One Billion People and Still No One to Hire

One Billion People and Still No One to Hire

by Angie Mak, 18 March 2010

As early as 2002, China was already suffering from a shortage of factory workers. “Before, people talked about China’s unlimited labour supply,” Zhang Juwei, deputy director of the Institute of Population & Labour Economics at Beijing’s Chinese Academy of Social Sciences, observed four years later. “We should revise that: China is facing a limited supply of labour.”

 
But the shortage eased last year as orders for Chinese-made goods dried up because of the global economic crisis, putting an estimated 25 million workers out of work, according to Hong Kong’s South China Morning Post. Now that a moderate recovery has begun in the U.S. and growth is quickening in emerging markets, however, China’s factories are again feeling the pinch.  
 
From textile and toy factories in the south to corporate headquarters and research labs in Shanghai and Beijing, businesses are finding that their number one challenge today is finding and keeping good workers. Hiring has become monumentally difficult, especially in the Pearl River Delta, and staff turnover rates have skyrocketed for several reasons.
 
It’s all a big headache for CFOs in China and those in Hong Kong, Taiwan, Korea, Singapore, Japan and other foreign companies that have manufacturing and other units in the mainland. They have already had to budget for higher wages after the 2008 Labour Contract Law came into force. It had caused a spike in labour costs by around 20% for many businesses, or at least those that fully adhere to the regulations.
 
With the latest shortage, finance managers are being forced to authorise even steeper raises. Some companies are claiming to have raised salaries by 30%, hoping to bring in more people. Is it working? A production executive at a printing business in Shenzhen, who has worked with staff development and production lines in China’s factories for a number of years, doesn’t think so.
 
“Those offers usually apply to seasonal jobs, not year-round ones,” he told CFO Innovation. “That’s why workers in the more remote provinces would rather stay in their home area, instead of coming out to Shenzhen or Dongguan.”
 
What Works
From his years managing factories in the mainland, this person has learned what works best in China when labour is short.
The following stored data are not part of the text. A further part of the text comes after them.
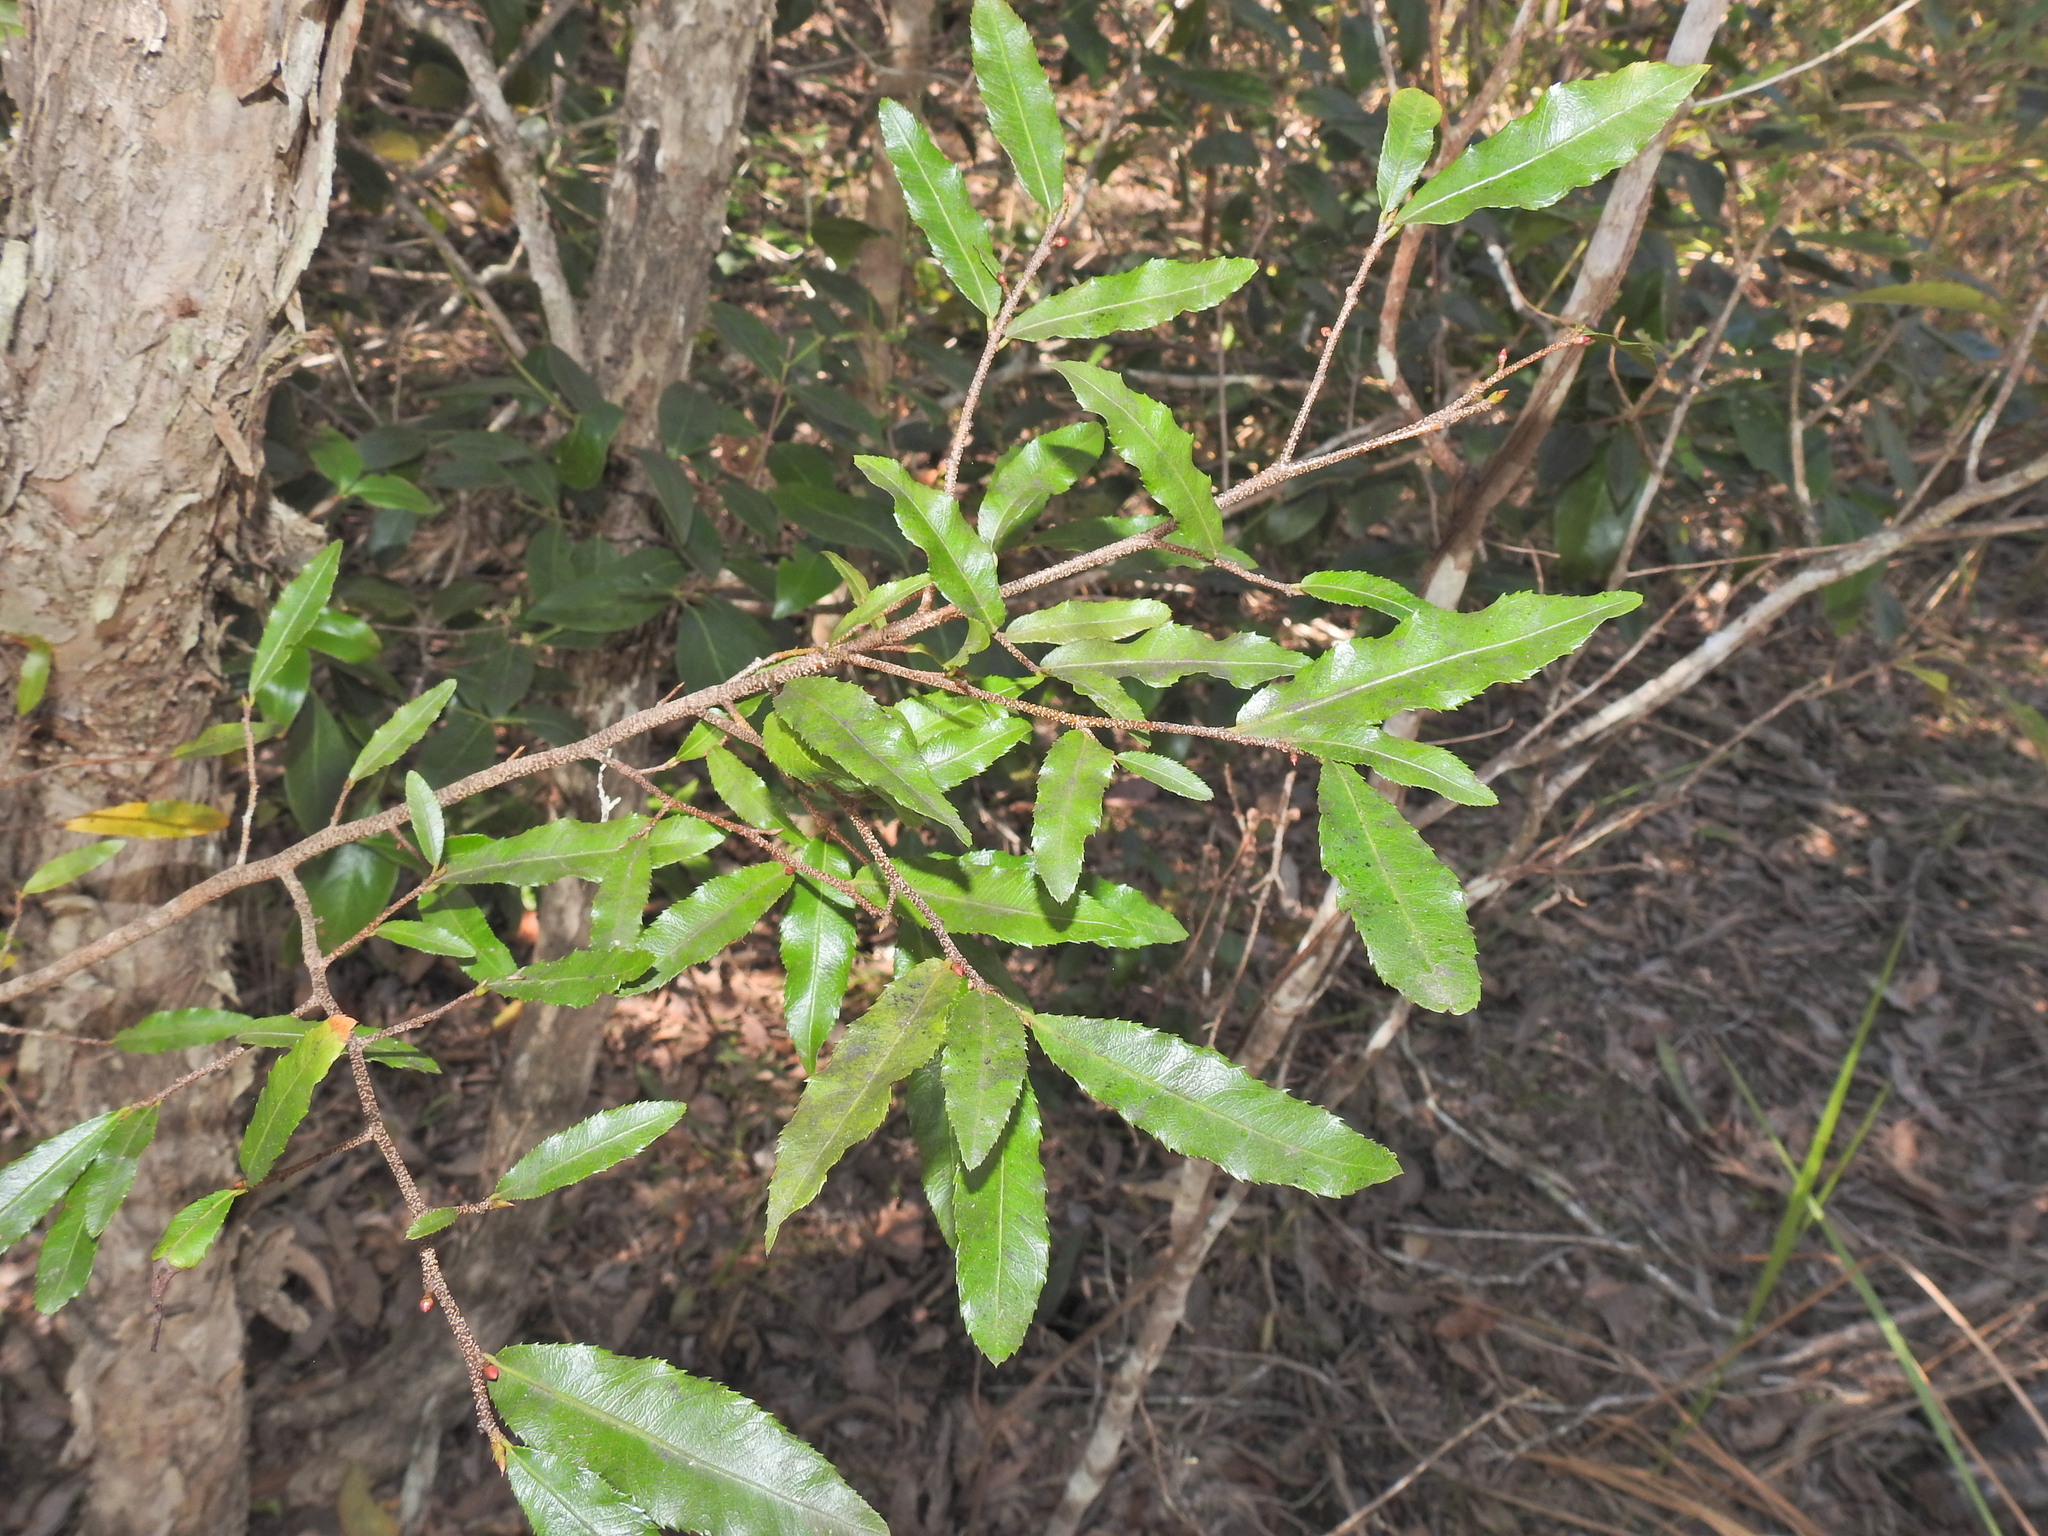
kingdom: Plantae
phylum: Tracheophyta
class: Magnoliopsida
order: Malpighiales
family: Ochnaceae
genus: Ochna
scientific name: Ochna serrulata
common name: Mickey mouse plant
The first recourse is to outsource part of production. “Even though all factories are short of staff now, there’s always a lull, when there are no orders of their own,” he points out. “If the manufacturing processes are the same, factories can offer to take some of the orders off other businesses’ hands.”
 
But there’s a strategy to choosing a partner factory, he warns. “We don’t work with anyone who can compete with us or steal our client.” That means either a smaller factory or one that doesn’t normally manufacture products in the same industry. Then there are factories that exist purely to piggyback on other manufacturers’ orders, usually sweatshop-style establishments. “Those are unlikely to become competitors because they don’t have R&D or customer service departments, just production lines.”
 
How is the profit margin affected if part of the order is farmed out? “Of course, we’d still want to earn our usual 10-20% profit, but it’s likely that the cost of outsourcing part of the order means we don’t earn anything at all for that entire bill,” he says. “But this is what we need to do or else we’ll lose the customer to a competitor.”